People in Belarus are afraid of the police. Once I went out for a drink with my friends. We were just walking along the street. Then we saw some policemen. And my friends said to me: “Carlos, be quiet, don’t’ yell.” But who the heck are they? They should just protect me. Here the policemen think that we should all walk on our tiptoes around them.
In Belarus, there are a lot of women with some strange attraction to foreigners: “Mmmm… a Peruvian!” At first I really enjoyed it, as the girls are pretty here. But beauty isn’t everything. What is really important is that two people can talk for hours, that the girl is smart, interesting and, forgive my rudeness, doesn’t show off.
I worked as a lawyer at an office, which was right in front of the tractor factory. Often, after work, I walked back with factory staff. They went directly to a store, bought vodka, and drank it right away. The same thing, every day! People don’t drink so much in Peru.

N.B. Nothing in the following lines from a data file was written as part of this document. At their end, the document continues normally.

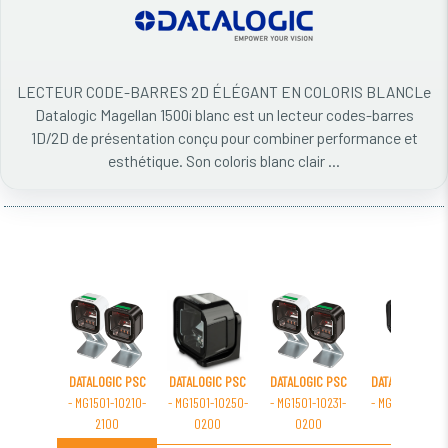
LECTEUR CODE-BARRES 2D ÉLÉGANT EN COLORIS BLANCLe
Datalogic Magellan 1500i blanc est un lecteur codes-barres
1D/2D de présentation conçu pour combiner performance et
esthétique. Son coloris blanc clair ...
DATALOGIC PSC
DATALOGIC PSC
DATALOGIC PSC
DATALOGIC PSC
- MG1501-10210-
- MG1501-10250-
- MG1501-10231-
- MG1501-10310-
2100
0200
0200
0200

When I’d just arrived, I thought that Belarusians are very rude and uneducated. But then I realized that it wasn’t their fault. They get low salaries, and that’s why they are angry and irritated all the time. They should be paid normally, then nobody would steal and everyone would treat each other in a decent way. But I have already become used to a lot of things here.
Here they treat the common people like animals: “Come here, do it, give it, and don’t interrupt.” Officials just use everybody. How can one work normally with a monthly salary of one million Belarusian rubles (approximately 100 Euro)?
If I could turn the clock back seven years, I would definitely stay in Peru.